• _Work order_
Copy each line of the entries below that contains the string "Mean".

◇ ◇ ◇ ◇

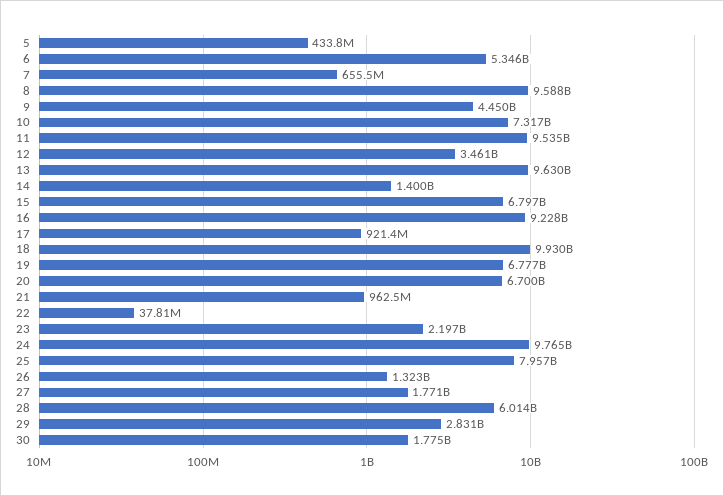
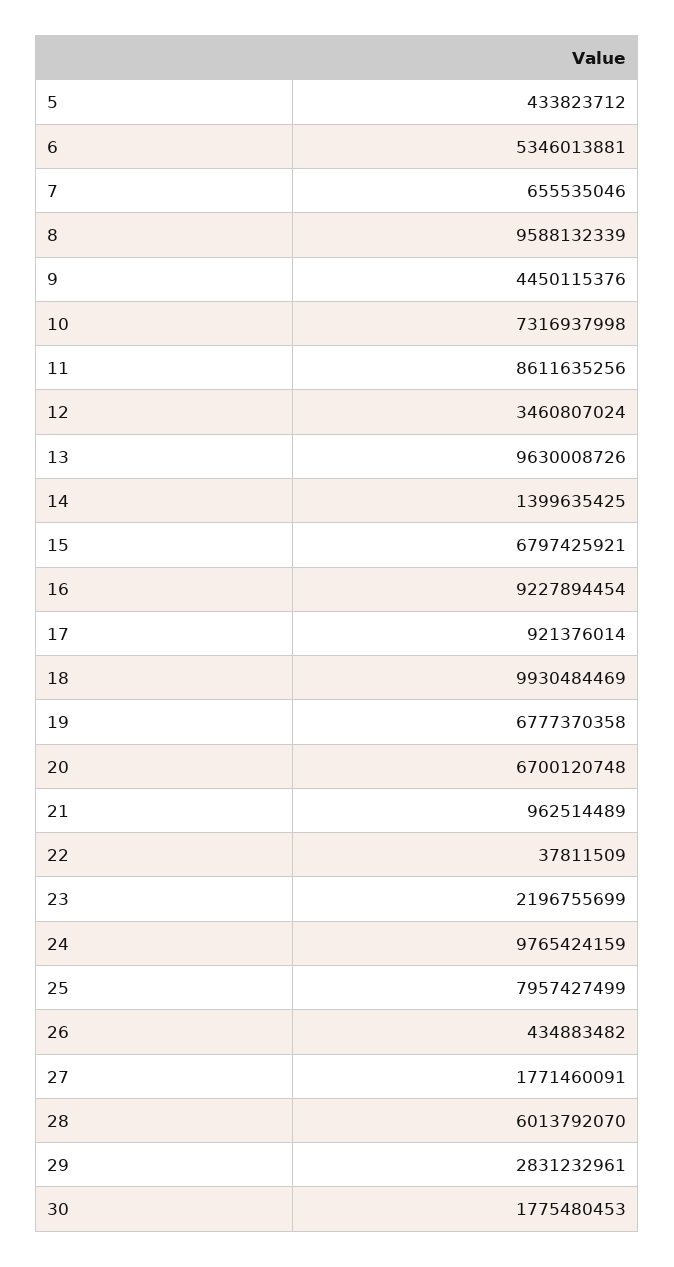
  {
    "5": 433823712,
    "6": 5346013881,
    "7": 655535046,
    "8": 9588132339,
    "9": 4450115376,
    "10": 7316937998,
-   "11": 9535000000,
+   "11": 8611635256,
    "12": 3460807024,
    "13": 9630008726,
    "14": 1399635425,
    "15": 6797425921,
    "16": 9227894454,
    "17": 921376014,
    "18": 9930484469,
    "19": 6777370358,
    "20": 6700120748,
    "21": 962514489,
    "22": 37811509,
    "23": 2196755699,
    "24": 9765424159,
    "25": 7957427499,
-   "26": 1323000000,
+   "26": 434883482,
    "27": 1771460091,
    "28": 6013792070,
    "29": 2831232961,
    "30": 1775480453
  }

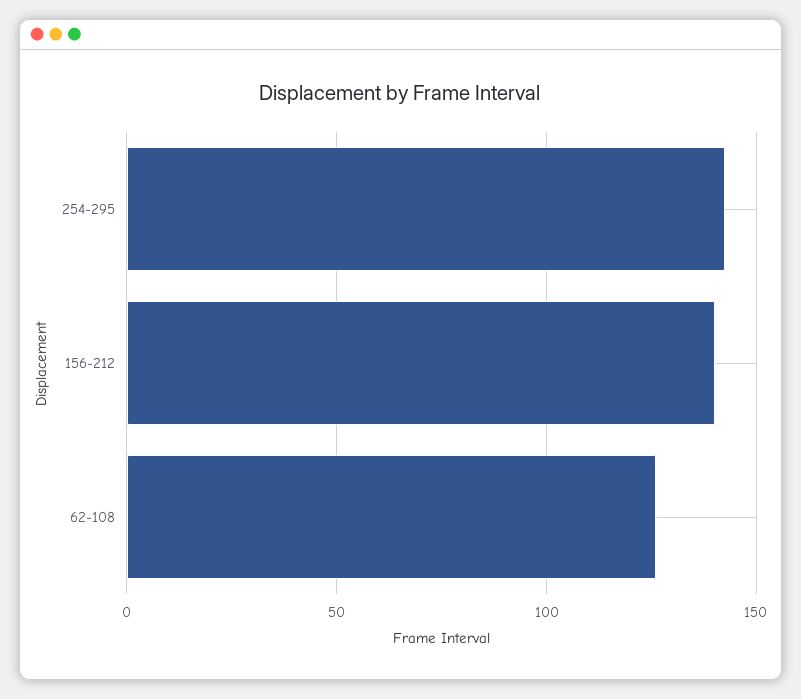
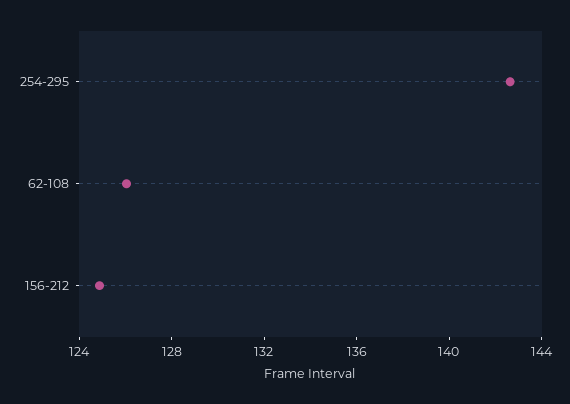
  {
    "254-295": 143,
-   "156-212": 140,
+   "156-212": 125,
    "62-108": 126
  }

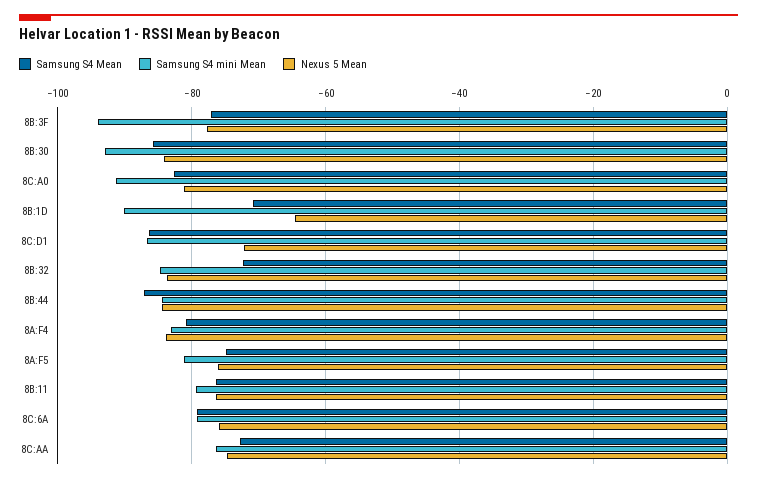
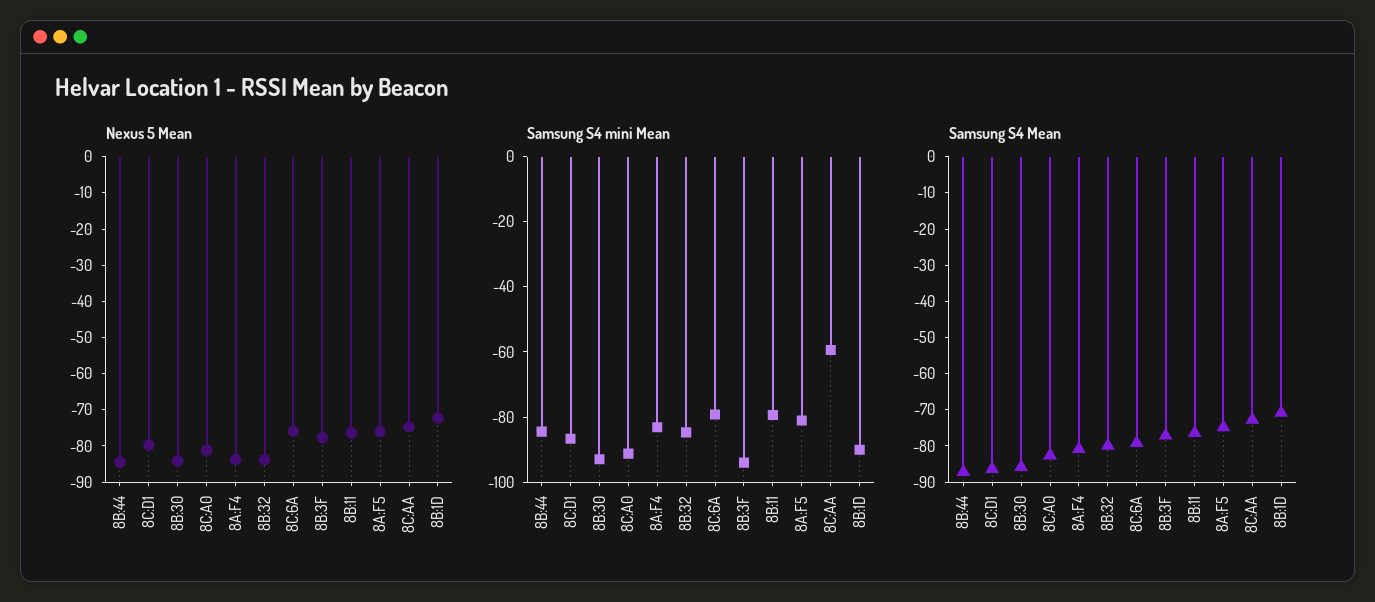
  {
    "Samsung S4 Mean": {
      "8B:3F": -78,
      "8B:30": -86,
      "8C:A0": -82,
      "8B:1D": -70,
      "8C:D1": -86,
-     "8B:32": -72,
+     "8B:32": -80,
      "8B:44": -88,
      "8A:F4": -80,
      "8A:F5": -74,
      "8B:11": -76,
      "8C:6A": -80,
      "8C:AA": -72
    },
    "Samsung S4 mini Mean": {
      "8B:3F": -94,
      "8B:30": -94,
      "8C:A0": -92,
      "8B:1D": -90,
      "8C:D1": -86,
      "8B:32": -84,
      "8B:44": -84,
      "8A:F4": -84,
      "8A:F5": -82,
      "8B:11": -80,
      "8C:6A": -80,
-     "8C:AA": -76
+     "8C:AA": -60
    },
    "Nexus 5 Mean": {
      "8B:3F": -78,
      "8B:30": -84,
      "8C:A0": -82,
-     "8B:1D": -64,
+     "8B:1D": -72.5,
-     "8C:D1": -72,
+     "8C:D1": -80,
      "8B:32": -84,
      "8B:44": -84,
      "8A:F4": -84,
      "8A:F5": -76,
      "8B:11": -76,
      "8C:6A": -76,
      "8C:AA": -74
    }
  }

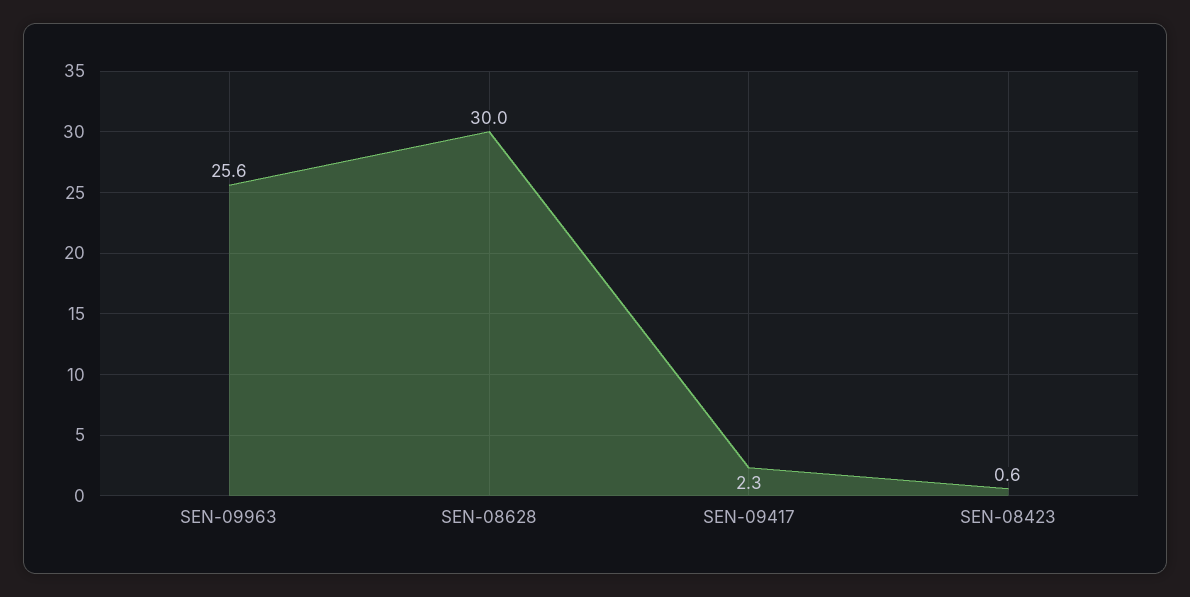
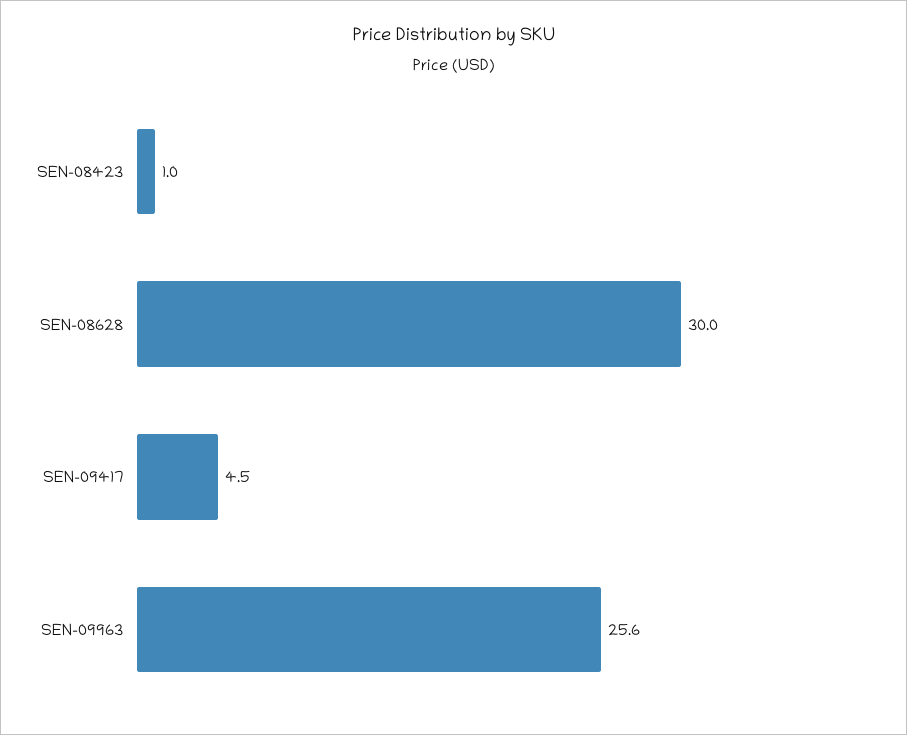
  {
    "SEN-09963": 25.6,
    "SEN-08628": 30,
-   "SEN-09417": 2.3,
+   "SEN-09417": 4.5,
-   "SEN-08423": 0.6
+   "SEN-08423": 1
  }

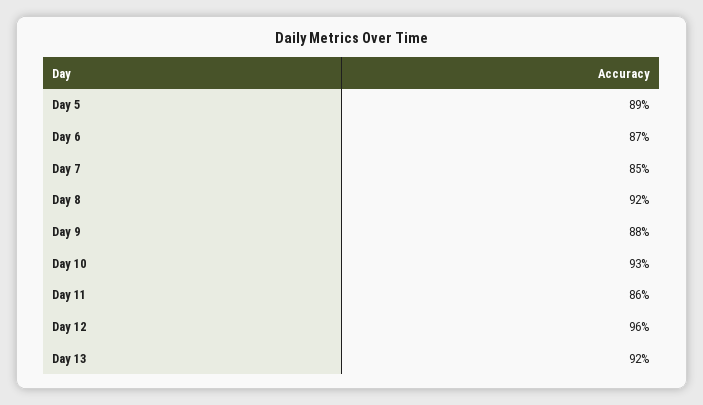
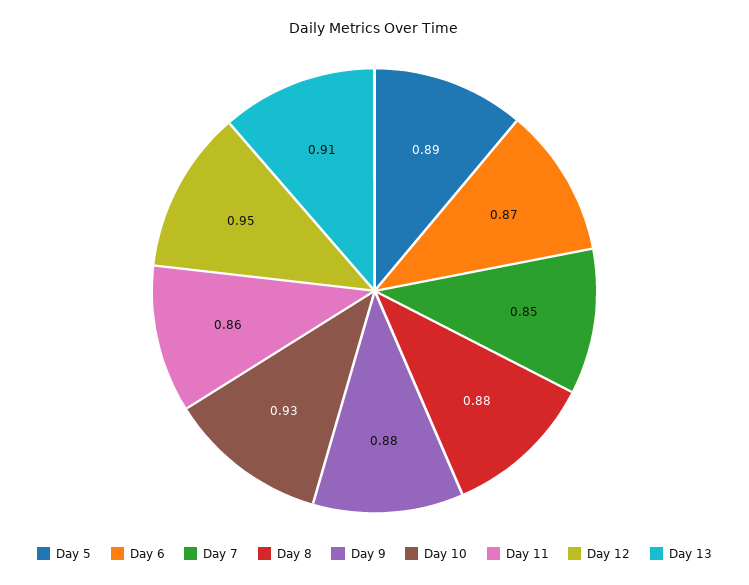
  {
    "Day 5": 0.89,
    "Day 6": 0.87,
    "Day 7": 0.85,
-   "Day 8": 0.92,
+   "Day 8": 0.88,
    "Day 9": 0.88,
    "Day 10": 0.93,
    "Day 11": 0.86,
-   "Day 12": 0.96,
+   "Day 12": 0.95,
-   "Day 13": 0.92
+   "Day 13": 0.91
  }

◇ ◇ ◇ ◇

• _Completed exercise_
    "Samsung S4 Mean": {
    "Samsung S4 mini Mean": {
    "Nexus 5 Mean": {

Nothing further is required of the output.